German Federal Agency for Nature Conservation (BfN)


Marine aquaculture

Since the 1970s, aquaculture has been the fastest-growing sector of food production. Some 50 million tonnes of fish and seafood are now produced annually by aquaculture, representing almost half of the world’s consumption of food fish according to the WWF. Yet this putative solution to overfishing carries its own risks and burdens for marine ecosystems.

Risks of aquaculture

In Europe, marine aquaculture began in the 19th century with the cultivation of mussels and oysters. The greatest risk associated with mussel farming has to do with importation from other marine regions, as other non-indigenous, invasive species may be introduced together with imported mussels. The spread of mussel and oyster species themselves can have unpredictable consequences.

An example is the Pacific oyster. This has been cultivated in oyster farms since the mid-1960s in the Netherlands and since the mid-1980s off the German island of Sylt. Mostly in about the last 10 years, the species has spread in the Schleswig-Holstein Wadden Sea. Its larvae notably attach themselves to mussels, turning mussel banks into oyster reefs. This has serious consequences for other wildlife, such as eider ducks, that feed on mussels but not oysters, which they cannot eat due to their extremely hard shells. A species introduced together with the Pacific oyster is the tough, heavily branched Japanese Sargassum seaweed, which can reach three metres in length. Little research has so far been done into the effects this has on other organisms.

Negative impacts of marine fish farming

The intensive production of biomass in marine fish farms causes increased deposition of food residue and fish excrement on the seabed. Sea floor habitats can be changed or destroyed by eutrophication and sludge formation. Other end products of metabolism such as ammonium excreted by fish through their gills can also accumulate in the water. Chemical processes can turn ammonium into ammonia, which is highly poisonous to fish inside and outside of fish farms.

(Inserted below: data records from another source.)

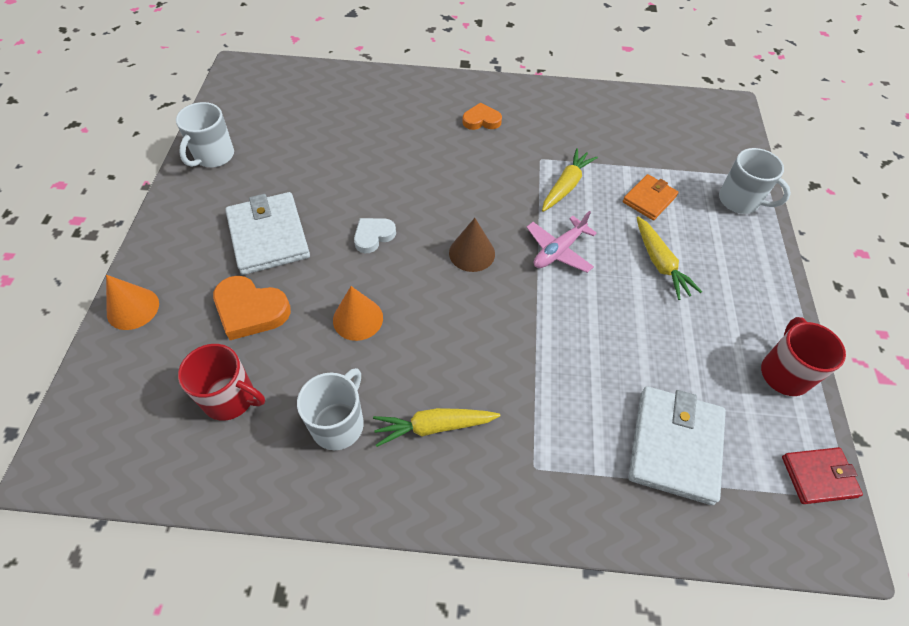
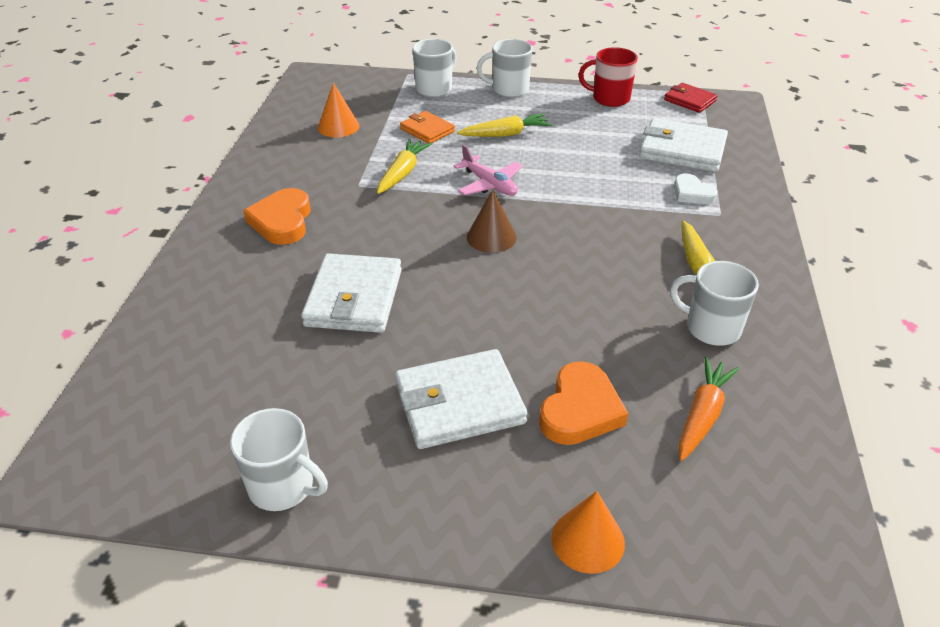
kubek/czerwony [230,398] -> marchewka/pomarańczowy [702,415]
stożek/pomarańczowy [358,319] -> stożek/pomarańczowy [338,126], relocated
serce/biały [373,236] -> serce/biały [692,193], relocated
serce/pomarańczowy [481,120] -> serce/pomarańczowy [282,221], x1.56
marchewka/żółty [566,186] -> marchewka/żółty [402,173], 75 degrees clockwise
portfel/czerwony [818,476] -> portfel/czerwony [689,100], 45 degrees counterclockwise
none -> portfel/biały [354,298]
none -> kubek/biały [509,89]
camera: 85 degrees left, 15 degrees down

Chemical pollution from fish farms must be critically regarded in general. According to PAN (Pestizid-Aktions-Netzwerk e.V.), up to 300 different chemical agents are used in fish farms to protect fish from diseases and parasites, and also to increase their productivity. Depending on the chemicals, this can have serious effects on the environment and also on consumers. Despite this, not all fish diseases can be controlled. It is known from Norway, for example, that wild salmon found in the vicinity of fish farms are 73 times as likely to be infested with the parasitic salmon louse as salmon far away from such farms. Fish diseases can thus be transferred to and greatly endanger wild stocks.

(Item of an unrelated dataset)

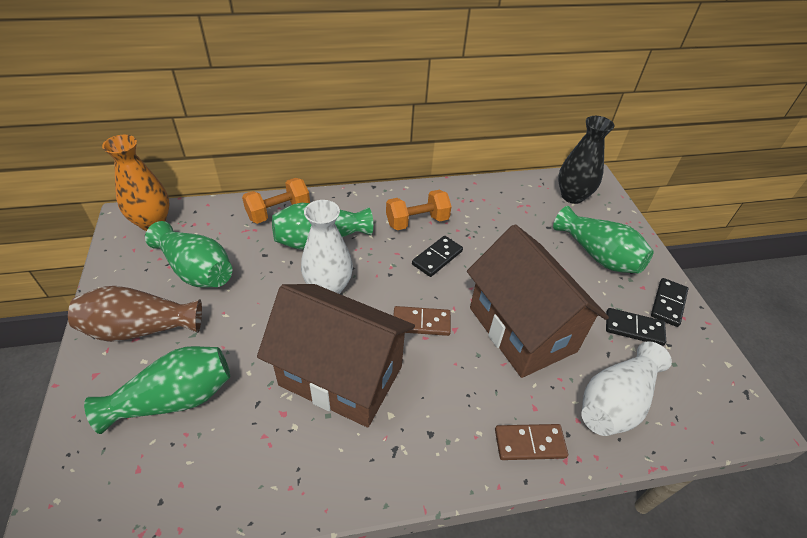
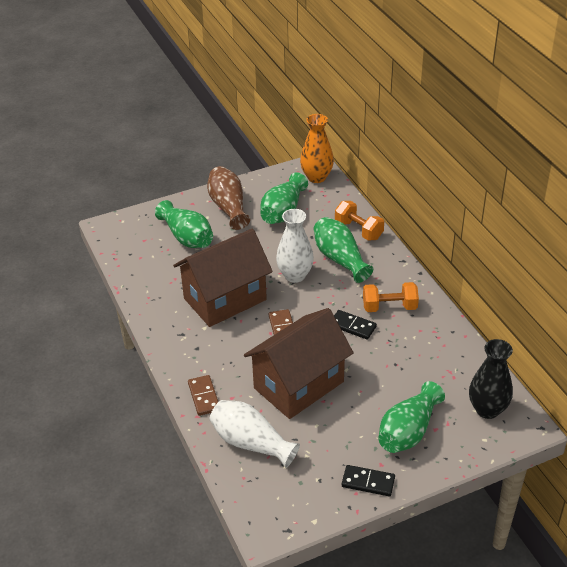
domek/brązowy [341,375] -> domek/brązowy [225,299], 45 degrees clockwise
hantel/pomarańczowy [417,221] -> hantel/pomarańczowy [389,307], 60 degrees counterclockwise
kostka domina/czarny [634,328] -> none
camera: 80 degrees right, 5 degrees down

A further severe risk is posed by farmed fish escaping. Some 500,000 salmon escaped in Norway alone in 2006. These can alter the genetic makeup of wild stocks they mate with. It cannot be ruled out that this will affect migration, a behaviour that salmon have ‘in their genes’.

A far more critical problem with aquaculture, however, is feeding. Most farmed species are predatory fish such as tuna or salmon. That means smaller fish species have to be caught to feed them. Species such as sardine or eel are specifically trawled using small-meshed nets for the purpose. This ‘industrial’ fishing threatens the food sources for piscivores such as seals, porpoise, sea birds and other, large fish species. The FIFO (fish in to fish out) ratio represents the quantity of wild fish needed to produce one kilogramme of farmed fish. With many carnivorous fish species the ratio is in the range of four to five. For tuna it is up to 20.

Towards more eco-friendly aquaculture

Nonetheless, right across the board from feeding through to conditioning, there are nonetheless numerous methods and measures that can be applied in order to make marine aquaculture more sustainable and thus a real alternative to conventional fishing.

There are already land-based fish farming ponds that use efficient filter systems for water exchange so that no excrement, harmful metabolism products and food residues enter the sea. The spread of disease can also be prevented by the use of water recirculation systems. Vegetable-based fish food based on soya or rapeseed could be used to significantly reduce the quantities of fish meal needed and conserve wild stocks. Ecolabels and similar labelling schemes help consumers identify sustainable aquaculture when buying fish.